» **Exercise**:
Transcribe the following records exactly, images excluded.

Dataset entries:
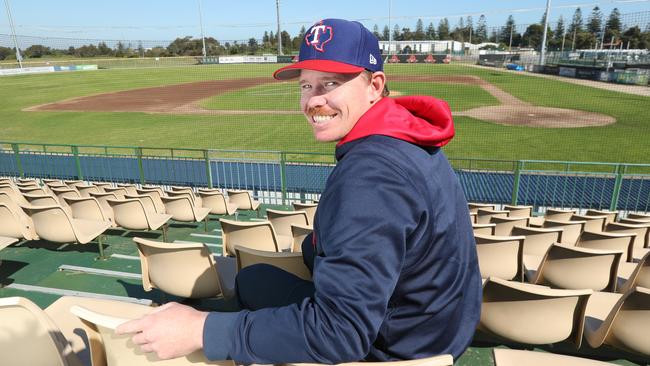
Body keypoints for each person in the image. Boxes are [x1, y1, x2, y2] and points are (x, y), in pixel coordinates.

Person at [117, 18, 481, 364]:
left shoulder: (370, 177)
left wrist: (205, 328)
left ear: (374, 86)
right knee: (257, 277)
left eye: (331, 83)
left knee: (250, 283)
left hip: (395, 349)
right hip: (439, 331)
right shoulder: (407, 137)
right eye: (306, 85)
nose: (313, 101)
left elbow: (342, 332)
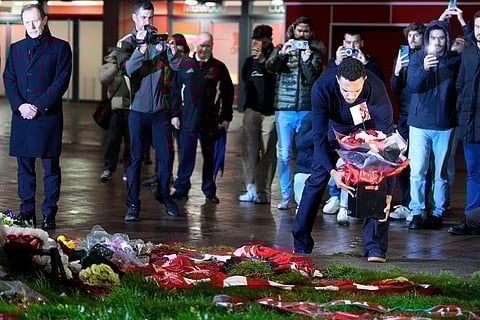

» **Your response**:
Body keypoints for each person in the image. Boxes are [x1, y1, x2, y2] and points are (x, y), in pixel coordinates.

Person at [117, 18, 481, 364]:
left shoulder: (370, 177)
left wrist: (205, 328)
left ear: (374, 86)
right knee: (257, 277)
left eye: (331, 83)
left knee: (250, 283)
left hip: (395, 349)
right hip: (439, 331)
right shoulder: (407, 137)
right eye: (306, 85)
nose: (313, 101)
left elbow: (342, 332)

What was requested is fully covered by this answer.